Sagara-1

3.1K 228 18
                                    

◇◇◇

Sagara, pemilik senyuman manis yang jarang terpublikasikan itu hanya ia tunjukkan bagi orang-orang terdekatnya saja. Di sekolah, Sagara terkenal sebagai sosok yang cuek dan cukup tegas. Orang-orang bahkan mengenalnya sebagai pemuda dingin dan datar macam kulkas, karena ia yang jarang tersenyum apalagi tertawa lepas.

"Pelan-pelan Nak," tutur Indah ketika melihat putranya menjatuhkan botol.

Pagi ini, ia membantu sang ibu menyiapkan pesanan susu kedelai hasil olahan Indah.

"Botolnya licin, maafin Saga ya, Bu." Ia berucap dengan nada rendah. Tak pernah sekali pun Saga melontarkan kata dengn nada tinggi, pemuda ini terlalu menghormati wanita tersebut.

"Iya nggak apa-apa, lain kali hati-hati." Sang ibu pun menjawab dengan penuh kelembutan.

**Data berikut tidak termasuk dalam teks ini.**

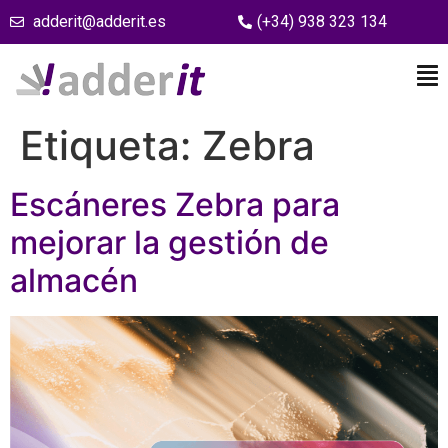
adderit@adderit.es
(+34) 938 323 134
Etiqueta:
Zebra
Escáneres Zebra para
mejorar la gestión de
almacén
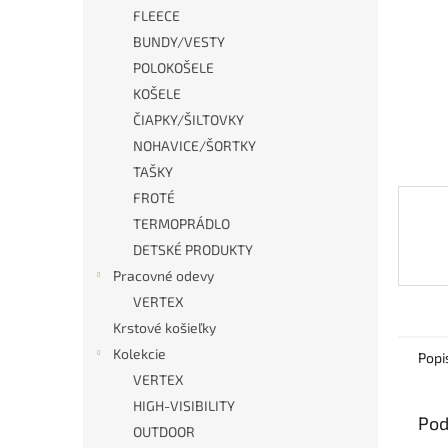
FLEECE
BUNDY/VESTY
POLOKOŠELE
KOŠELE
ČIAPKY/ŠILTOVKY
NOHAVICE/ŠORTKY
TAŠKY
FROTÉ
TERMOPRÁDLO
DETSKÉ PRODUKTY
Pracovné odevy
VERTEX
Krstové košieľky
Kolekcie
Popi
VERTEX
HIGH-VISIBILITY
Pod
OUTDOOR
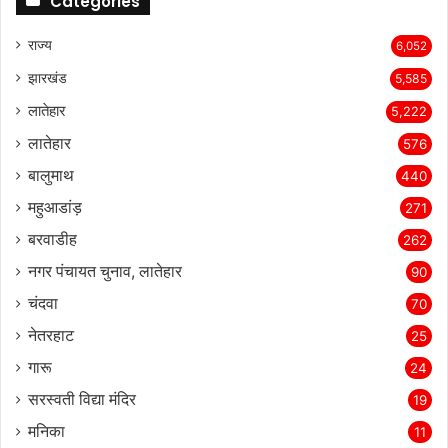
Categories
राज्‍य
6,052
झारखंड
5,585
लातेहार
5,222
लातेहार
576
बालुमाथ
440
महुआडांड़
271
बरवाडीह
262
नगर पंचायत चुनाव, लातेहार
90
चंदवा
70
नेतरहाट
25
गारू
24
सरस्‍वती विद्या मंदिर
19
मनिका
11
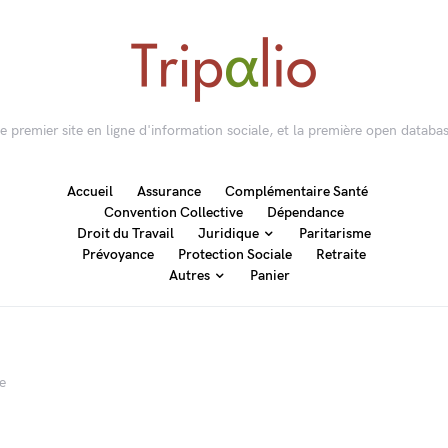
 le premier site en ligne d'information sociale, et la première open databas
Accueil
Assurance
Complémentaire Santé
Convention Collective
Dépendance
Droit du Travail
Juridique
Paritarisme
Prévoyance
Protection Sociale
Retraite
Autres
Panier
e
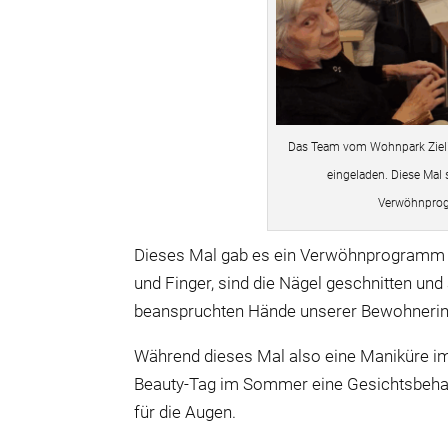
Das Team vom Wohnpark Zieli
eingeladen. Diese Mal 
Verwöhnprog
Dieses Mal gab es ein Verwöhnprogramm 
und Finger, sind die Nägel geschnitten und
beanspruchten Hände unserer Bewohnerinn
Während dieses Mal also eine Maniküre im 
Beauty-Tag im Sommer eine Gesichtsbeha
für die Augen.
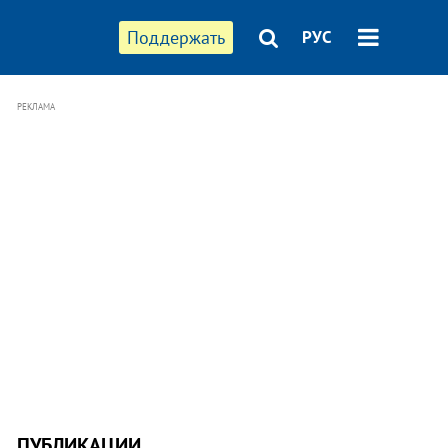
Поддержать
РУС
РЕКЛАМА
ПУБЛИКАЦИИ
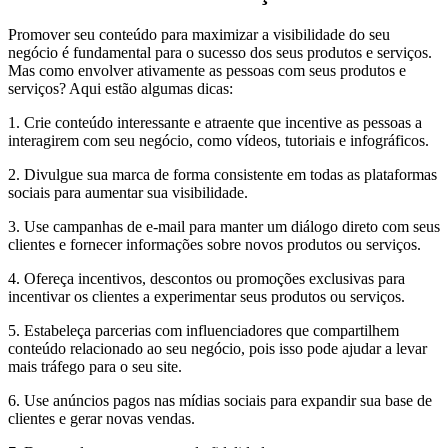
Promover seu conteúdo para maximizar a visibilidade do seu
negócio é fundamental para o sucesso dos seus produtos e serviços.
Mas como envolver ativamente as pessoas com seus produtos e
serviços? Aqui estão algumas dicas:
1. Crie conteúdo interessante e atraente que incentive as pessoas a
interagirem com seu negócio, como vídeos, tutoriais e infográficos.
2. Divulgue sua marca de forma consistente em todas as plataformas
sociais para aumentar sua visibilidade.
3. Use campanhas de e-mail para manter um diálogo direto com seus
clientes e fornecer informações sobre novos produtos ou serviços.
4. Ofereça incentivos, descontos ou promoções exclusivas para
incentivar os clientes a experimentar seus produtos ou serviços.
5. Estabeleça parcerias com influenciadores que compartilhem
conteúdo relacionado ao seu negócio, pois isso pode ajudar a levar
mais tráfego para o seu site.
6. Use anúncios pagos nas mídias sociais para expandir sua base de
clientes e gerar novas vendas.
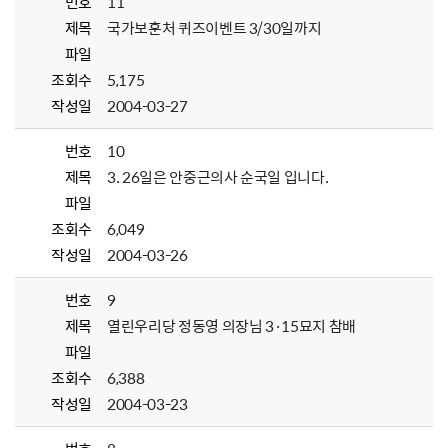
번호
11
제목
국가보훈처 퀴즈이벤트 3/30일까지
파일
조회수
5,175
작성일
2004-03-27
번호
10
제목
3. 26일은 안중근의사 순국일 입니다.
파일
조회수
6,049
작성일
2004-03-26
번호
9
제목
열린우리당 정동영 의장님 3·15묘지 참배
파일
조회수
6,388
작성일
2004-03-23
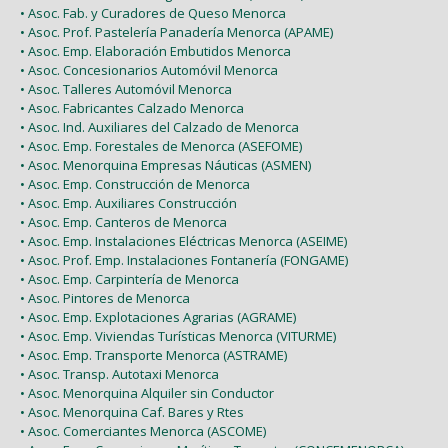
• Asoc. Fab. y Curadores de Queso Menorca
• Asoc. Prof. Pastelería Panadería Menorca (APAME)
• Asoc. Emp. Elaboración Embutidos Menorca
• Asoc. Concesionarios Automóvil Menorca
• Asoc. Talleres Automóvil Menorca
• Asoc. Fabricantes Calzado Menorca
• Asoc. Ind. Auxiliares del Calzado de Menorca
• Asoc. Emp. Forestales de Menorca (ASEFOME)
• Asoc. Menorquina Empresas Náuticas (ASMEN)
• Asoc. Emp. Construcción de Menorca
• Asoc. Emp. Auxiliares Construcción
• Asoc. Emp. Canteros de Menorca
• Asoc. Emp. Instalaciones Eléctricas Menorca (ASEIME)
• Asoc. Prof. Emp. Instalaciones Fontanería (FONGAME)
• Asoc. Emp. Carpintería de Menorca
• Asoc. Pintores de Menorca
• Asoc. Emp. Explotaciones Agrarias (AGRAME)
• Asoc. Emp. Viviendas Turísticas Menorca (VITURME)
• Asoc. Emp. Transporte Menorca (ASTRAME)
• Asoc. Transp. Autotaxi Menorca
• Asoc. Menorquina Alquiler sin Conductor
• Asoc. Menorquina Caf. Bares y Rtes
• Asoc. Comerciantes Menorca (ASCOME)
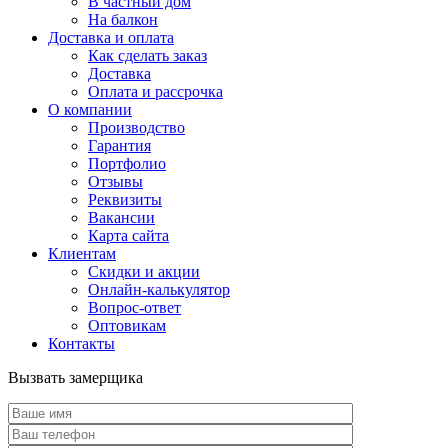
В частный дом
На балкон
Доставка и оплата
Как сделать заказ
Доставка
Оплата и рассрочка
О компании
Производство
Гарантия
Портфолио
Отзывы
Реквизиты
Вакансии
Карта сайта
Клиентам
Скидки и акции
Онлайн-калькулятор
Вопрос-ответ
Оптовикам
Контакты
Вызвать замерщика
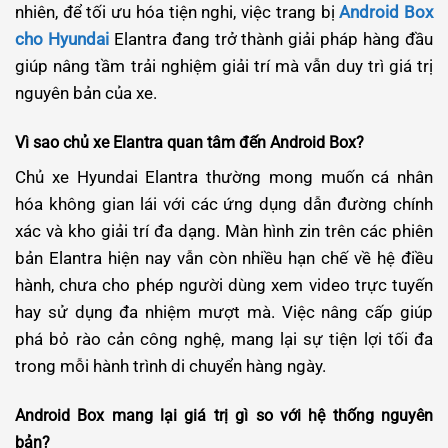
nhiên, để tối ưu hóa tiện nghi, việc trang bị
Android Box
cho Hyundai
Elantra đang trở thành giải pháp hàng đầu
giúp nâng tầm trải nghiệm giải trí mà vẫn duy trì giá trị
nguyên bản của xe.
Vì sao chủ xe Elantra quan tâm đến Android Box?
Chủ xe Hyundai Elantra thường mong muốn cá nhân
hóa không gian lái với các ứng dụng dẫn đường chính
xác và kho giải trí đa dạng. Màn hình zin trên các phiên
bản Elantra hiện nay vẫn còn nhiều hạn chế về hệ điều
hành, chưa cho phép người dùng xem video trực tuyến
hay sử dụng đa nhiệm mượt mà. Việc nâng cấp giúp
phá bỏ rào cản công nghệ, mang lại sự tiện lợi tối đa
trong mỗi hành trình di chuyển hàng ngày.
Android Box mang lại giá trị gì so với hệ thống nguyên
bản?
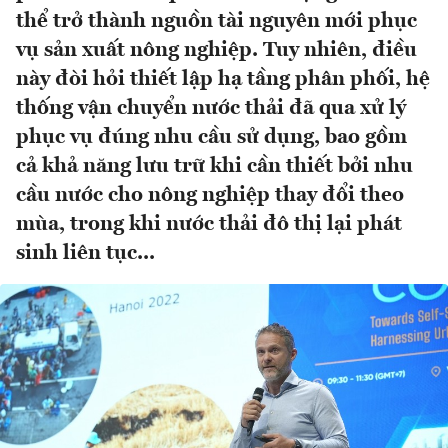
thể trở thành nguồn tài nguyên mới phục
vụ sản xuất nông nghiệp. Tuy nhiên, điều
này đòi hỏi thiết lập hạ tầng phân phối, hệ
thống vận chuyển nước thải đã qua xử lý
phục vụ đúng nhu cầu sử dụng, bao gồm
cả khả năng lưu trữ khi cần thiết bởi nhu
cầu nước cho nông nghiệp thay đổi theo
mùa, trong khi nước thải đô thị lại phát
sinh liên tục...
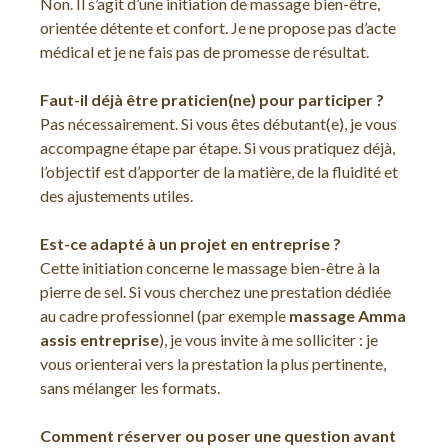
Non. Il s’agit d’une initiation de massage bien-être,
orientée détente et confort. Je ne propose pas d’acte
médical et je ne fais pas de promesse de résultat.
Faut-il déjà être praticien(ne) pour participer ?
Pas nécessairement. Si vous êtes débutant(e), je vous
accompagne étape par étape. Si vous pratiquez déjà,
l’objectif est d’apporter de la matière, de la fluidité et
des ajustements utiles.
Est-ce adapté à un projet en entreprise ?
Cette initiation concerne le massage bien-être à la
pierre de sel. Si vous cherchez une prestation dédiée
au cadre professionnel (par exemple
massage Amma
assis entreprise
), je vous invite à me solliciter : je
vous orienterai vers la prestation la plus pertinente,
sans mélanger les formats.
Comment réserver ou poser une question avant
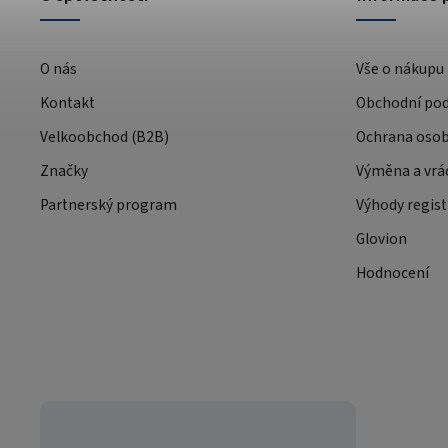
O nás
Vše o nákupu
Kontakt
Obchodní po
Velkoobchod (B2B)
Ochrana osob
Značky
Výměna a vrá
Partnerský program
Výhody regist
Glovion
Hodnocení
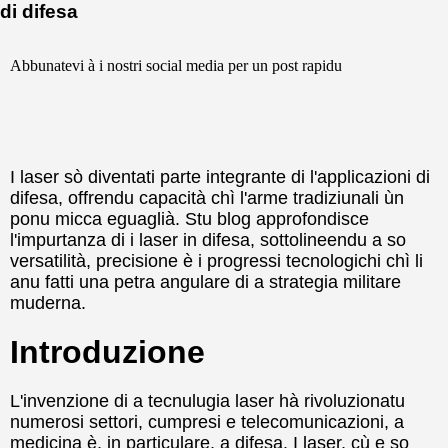
di difesa
Abbunatevi à i nostri social media per un post rapidu
I laser sò diventati parte integrante di l'applicazioni di
difesa, offrendu capacità chì l'arme tradiziunali ùn
ponu micca eguaglià. Stu blog approfondisce
l'impurtanza di i laser in difesa, sottolineendu a so
versatilità, precisione è i progressi tecnologichi chì li
anu fatti una petra angulare di a strategia militare
muderna.
Introduzione
L'invenzione di a tecnulugia laser hà rivoluzionatu
numerosi settori, cumpresi e telecomunicazioni, a
medicina è, in particulare, a difesa. I laser, cù e so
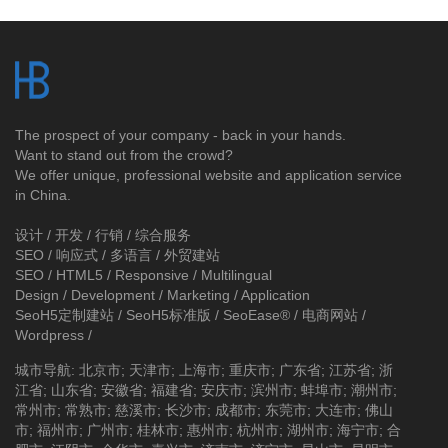
The prospect of your company - back in your hands.
Want to stand out from the crowd?
We offer unique, professional website and application service
in China.
设计 / 开发 / 行销 / 综合服务
SEO / 响应式 / 多语言 / 外贸建站
SEO / HTML5 / Responsive / Multilingual
Design / Development / Marketing / Application
SeoH5定制建站
/
SeoH5标准版
/
SeoEase®
/
电商网站
/
Wordpress
/
城市导航
:
北京市
;
天津市
;
上海市
;
重庆市
;
广东省
;
江苏省
;
浙
江省
;
山东省
;
安徽省
;
福建省
;
安庆市
;
滨州市
;
蚌埠市
;
潮州市
;
常州市
;
常熟市
;
慈溪市
;
长沙市
;
成都市
;
东莞市
;
大连市
;
佛山
市
;
福州市
;
广州市
;
桂林市
;
惠州市
;
杭州市
;
湖州市
;
海宁市
;
合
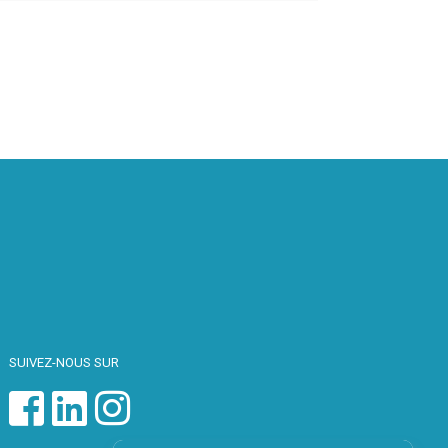
SUIVEZ-NOUS SUR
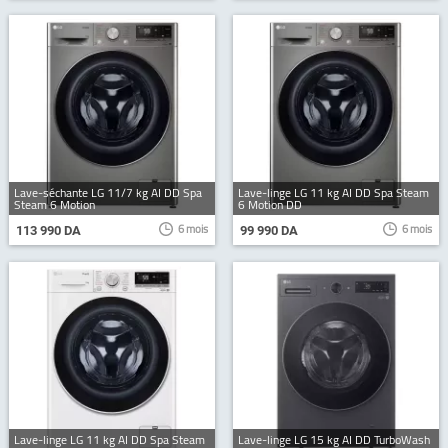
Lave-séchante LG 11/7 kg AI DD Spa
Lave-linge LG 11 kg AI DD Spa Steam
Steam 6 Motion
6 Motion DD
6 mois
6 mois
113 990 DA
99 990 DA
Lave-linge LG 11 kg AI DD Spa Steam
Lave-linge LG 15 kg AI DD TurboWash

"Hari ini pesenannya ada tiga puluh botol. Lima buat Ibu Lurah, delalan buat ke Ibu Hajah Nina, sepuluh buat ke TK Buana, sisanya kamu bawa ke panti asuhan biasa."

Di panti asuhan sana ada tujuh balita yang masih harus meminum susu, dan Indah selalu berinisiatif untuk memberikan susu pada mereka.

"Udah, kamu mandi dulu aja terus sarapan ya, takutnya telat."

"Iya, Bu. Kalo gitu Saga mandi dulu," pamitnya dan segera melenggang pergi ke belakang.

Sementara Indah kembali membenahi pesanannya, tanpa tahu bahwa Saga tidak langsung mandi. Melainkan duduk terlebih dahulu di atas kasurnya guna menyempatkan diri melihat seseorang di dunia maya. Seseorang yang ia kagumi selama ini.

"Semoga semesta secepatnya menyatukan kita, Na." Kedua sudut bibirnya tertarik ke atas. Menampilkan senyuman manis tiada tara. Mungkin mawar saja kalah eloknya dengan senyuman Saga yang tengah jatuh hati itu.

***

Sepi, hanya itu yang setia menemani keseharian Dewa sejak kepergian sosok ibu yang membuatnya menjadi pribadi yang kasar, ditambah perlakuan sang ayah yang tak bisa dibilang lembut. Sosok Ardian––ayahnya yang memiliki sifat tegas terhadap sang anak membuat Dewa tumbuh menjadi remaja nakal. Sering bolos sekolah, merokok diam-diam, bahkan ikut tawuran.

"Kita mulai hidup baru di Bandung, dan Papa harap kamu bisa merubah sikap kamu itu."

Suara Ardian memecah keheningan yang ada. Malas menanggapinya, Dewa justru berdiri dan berlalu tanpa pamit. Membuat pria paruh baya itu mendengkus kesal atas sikap sang putra tunggal.

"Ini hari pertama kamu sekolah, jangan buat masalah." Ucapan itu seolah menjadi angin lalu, hanya suara debuman pintu yang menjawabnya. Dewa terlanjur pergi dengan motornya. Ardian yang melihat itu lantas mengepalkan tangan kanannya. Namun tak lama setelahnya, terdengarlah helaan napas panjang dari mulut rentanya. Ardian sedang mencoba sabar mengadapi sifat Dewa yang memang menuruni sifat darinya juga.

Kembali pada Dewa. Meski terbilang baru, tetapi Dewa sama sekali tidak kesulitan mengenali jalanan Badung dan tampat lainnya.Baginya selama internet masih bisa diakses, dia tidak pernah merasa takut pergi kemana pun.

Di persimpangan jalan ketika lampu berubah merah, Dewa tak sengaja melihat seorang pemuda yang sedang tersenyum sambil berbagi bebarapa botol yang sepertinya berisi susu pada seorang wanita paruh baya. Dewa pun melirik pada sebuah plang yang berdiri tak jauh dari kedua orang itu. Panti Asuhan Firdaus, bagitu tulisannya. Seketika Dewa terdiam, ia tersenyum tipis. Dalam hati ia bersyukur karena masih ada sang ayah yang mau merawatnya meskipun sikapnya tidak mencerminkan seorang ayah yang baik. Namun itu lebih baik bila dibandingkan dengan berada di tempat serupa bangunan itu. Dewa tak pernah bisa membayangkan bagaimana hidup serba kekurangan di panti asuhan.